I can't believe I found this link! I have known a version of this song since I was little (I'm 56). It's an old family favorite, and I've NEVER known anyone else who'd heard any part of it.

It's the only song I ever knew my Grandfather John Paulk to sing. He'd sing it when he held a couple of us grandchildren on his knees (which made us giggle).

Grandpa Paulk was born in 1890 in a dugout in "Indian Territory"(later Oklahoma) and grew up there and in Arkansas in a dirt-poor family of eight children who lived past infancy. My grandfather had less than a year of formal schooling (in a "brush arbor") and owned no shoes until he was an adult and bought them himself. He lived, worked, and raised a family in Coffeyville, Kansas, and was proud to have paid cash for every car he ever owned. In the 1950s he drove Cadillacs; in the 1960s and 70s, he switched to Mercedes Benzes, because "they're the best car you can buy."

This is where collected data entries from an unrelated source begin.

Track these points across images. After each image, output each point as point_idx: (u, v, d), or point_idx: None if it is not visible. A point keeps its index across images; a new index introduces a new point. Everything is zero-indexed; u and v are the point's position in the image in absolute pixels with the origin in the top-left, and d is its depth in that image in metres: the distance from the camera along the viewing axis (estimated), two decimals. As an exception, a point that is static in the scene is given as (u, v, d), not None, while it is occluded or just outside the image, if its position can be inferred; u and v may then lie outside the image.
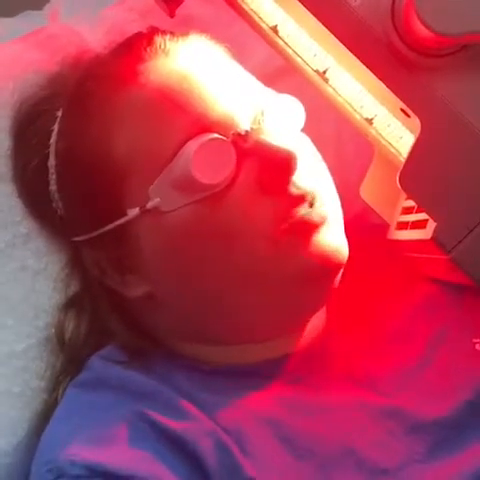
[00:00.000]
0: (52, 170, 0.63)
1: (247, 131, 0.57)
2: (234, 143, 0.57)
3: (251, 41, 0.67)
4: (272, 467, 0.55)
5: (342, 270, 0.59)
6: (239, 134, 0.57)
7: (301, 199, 0.57)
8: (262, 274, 0.57)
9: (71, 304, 0.65)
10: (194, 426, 0.55)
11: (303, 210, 0.57)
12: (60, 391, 0.62)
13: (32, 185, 0.64)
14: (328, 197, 0.60)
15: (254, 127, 0.57)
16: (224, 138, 0.56)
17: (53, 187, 0.63)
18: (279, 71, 0.72)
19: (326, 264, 0.57)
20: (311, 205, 0.58)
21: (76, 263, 0.65)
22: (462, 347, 0.60)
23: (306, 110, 0.61)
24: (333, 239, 0.58)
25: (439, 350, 0.61)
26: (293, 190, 0.57)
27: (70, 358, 0.64)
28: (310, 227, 0.57)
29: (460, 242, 0.54)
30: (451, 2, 0.50)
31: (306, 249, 0.57)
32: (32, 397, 0.63)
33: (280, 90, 0.62)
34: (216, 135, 0.56)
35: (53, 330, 0.64)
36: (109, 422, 0.56)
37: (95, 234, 0.60)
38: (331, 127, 0.76)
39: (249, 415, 0.57)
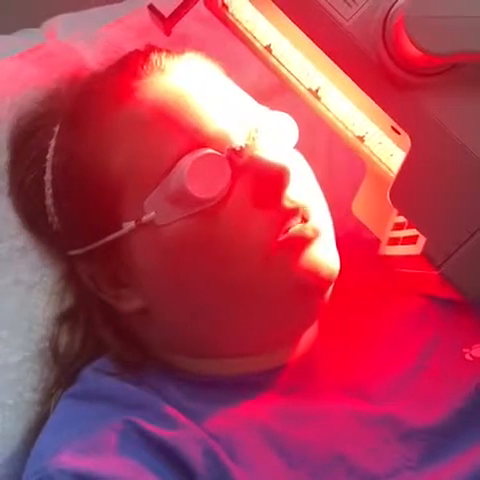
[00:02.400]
0: (48, 185, 0.63)
1: (241, 147, 0.58)
2: (229, 159, 0.58)
3: (245, 59, 0.68)
4: (263, 475, 0.55)
5: (333, 284, 0.60)
6: (234, 150, 0.58)
7: (294, 212, 0.58)
8: (255, 289, 0.58)
9: (65, 317, 0.65)
10: (183, 434, 0.56)
11: (296, 225, 0.58)
12: (53, 403, 0.62)
13: (28, 199, 0.65)
14: (320, 211, 0.61)
15: (248, 143, 0.58)
16: (219, 154, 0.57)
17: (49, 201, 0.63)
18: (272, 89, 0.73)
19: (317, 278, 0.58)
20: (304, 220, 0.58)
21: (71, 277, 0.65)
22: (452, 356, 0.61)
23: (298, 127, 0.62)
24: (324, 253, 0.59)
25: (430, 359, 0.61)
26: (286, 204, 0.58)
27: (64, 370, 0.64)
28: (302, 241, 0.58)
29: (449, 257, 0.55)
30: (440, 22, 0.51)
31: (297, 263, 0.57)
32: (25, 409, 0.63)
33: (273, 107, 0.63)
34: (211, 150, 0.57)
35: (47, 343, 0.65)
36: (99, 431, 0.56)
37: (90, 248, 0.61)
38: (322, 144, 0.77)
39: (240, 424, 0.57)
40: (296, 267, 0.57)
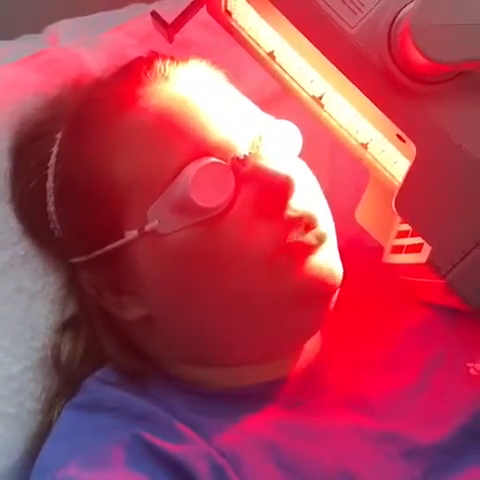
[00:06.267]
0: (50, 192, 0.63)
1: (245, 156, 0.58)
2: (233, 167, 0.57)
3: (247, 66, 0.68)
4: None
5: (337, 292, 0.59)
6: (238, 158, 0.57)
7: (297, 222, 0.58)
8: (258, 297, 0.57)
9: (67, 326, 0.65)
10: (190, 449, 0.55)
11: (299, 234, 0.57)
12: (55, 413, 0.62)
13: (30, 206, 0.65)
14: (323, 219, 0.60)
15: (252, 152, 0.58)
16: (223, 162, 0.57)
17: (51, 209, 0.63)
18: (273, 96, 0.73)
19: (321, 286, 0.58)
20: (307, 228, 0.58)
21: (73, 285, 0.65)
22: (457, 371, 0.60)
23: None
24: (327, 261, 0.59)
25: (434, 374, 0.61)
26: (290, 213, 0.58)
27: (66, 380, 0.63)
28: (305, 249, 0.58)
29: (455, 266, 0.55)
30: (447, 30, 0.51)
31: (301, 271, 0.57)
32: (28, 419, 0.63)
33: (274, 114, 0.63)
34: (215, 159, 0.57)
35: (49, 352, 0.64)
36: (105, 444, 0.56)
37: (92, 256, 0.60)
38: (324, 152, 0.77)
39: (245, 439, 0.57)
40: (299, 275, 0.57)
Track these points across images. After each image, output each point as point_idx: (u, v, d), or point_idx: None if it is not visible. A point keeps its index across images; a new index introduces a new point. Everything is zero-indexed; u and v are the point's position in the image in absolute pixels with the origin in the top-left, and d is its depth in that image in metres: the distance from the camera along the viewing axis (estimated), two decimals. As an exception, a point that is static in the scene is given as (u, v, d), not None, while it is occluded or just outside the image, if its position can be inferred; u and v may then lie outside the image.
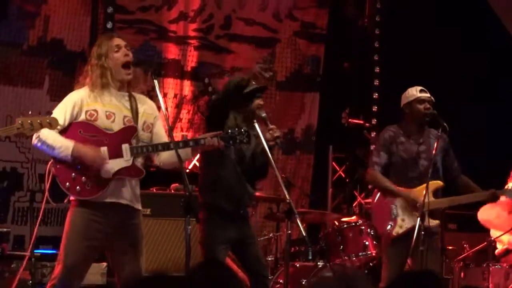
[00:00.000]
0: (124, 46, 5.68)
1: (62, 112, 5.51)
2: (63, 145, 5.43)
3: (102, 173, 5.48)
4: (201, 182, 6.35)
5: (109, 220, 5.51)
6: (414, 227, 6.57)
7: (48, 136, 5.43)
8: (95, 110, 5.54)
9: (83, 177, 5.46)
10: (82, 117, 5.52)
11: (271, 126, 6.13)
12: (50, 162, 5.53)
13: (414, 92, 6.83)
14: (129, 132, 5.58)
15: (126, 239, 5.56)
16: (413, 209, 6.64)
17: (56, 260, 5.58)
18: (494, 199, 6.89)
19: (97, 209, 5.50)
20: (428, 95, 6.83)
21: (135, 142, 5.59)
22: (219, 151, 5.85)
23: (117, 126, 5.56)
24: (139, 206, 5.67)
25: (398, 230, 6.69)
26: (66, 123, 5.50)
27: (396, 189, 6.74)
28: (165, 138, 5.75)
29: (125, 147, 5.53)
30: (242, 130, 5.64)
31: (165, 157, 5.70)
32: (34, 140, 5.47)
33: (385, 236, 6.83)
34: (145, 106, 5.73)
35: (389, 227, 6.71)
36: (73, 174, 5.46)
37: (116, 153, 5.51)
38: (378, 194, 6.86)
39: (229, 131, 5.64)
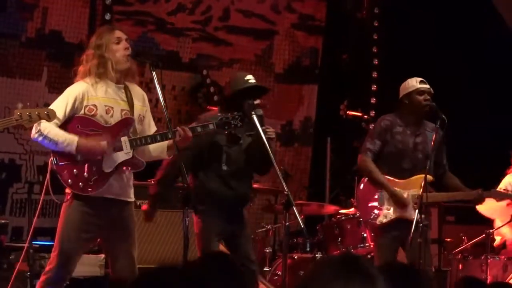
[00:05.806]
0: (124, 39, 5.66)
1: (63, 105, 5.48)
2: (67, 139, 5.40)
3: (104, 167, 5.48)
4: (194, 193, 6.28)
5: (103, 213, 5.52)
6: (398, 218, 6.59)
7: (50, 130, 5.39)
8: (94, 105, 5.52)
9: (85, 173, 5.45)
10: (82, 111, 5.50)
11: (265, 127, 6.05)
12: (50, 159, 5.50)
13: (414, 83, 6.76)
14: (126, 124, 5.57)
15: (119, 231, 5.58)
16: (399, 207, 6.61)
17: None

I am quite sure Grandpa said he learned this song from his father, Selden Paulk, after Selden returned home from the Civil War (Selden joined the Union Army near the end of the war at about age 16 and received an Army pension until his death in 1940.) This is how my grandfather, aunts and cousins all sang it:

Cross-eyed baby on each knee
And a woman with a plaster on her nose.
I tell you, boys, it ain't no fun
When you have to wear second-hand clothes.

Stay away from the girls, I say,
And give them plenty of room.
For when you're wed, they'll beat you till you're dead
With the bald-headed end of the broom.

If I can figure out how to post the tune, I will. Can anyone tell me how to listen to the tunes on this site?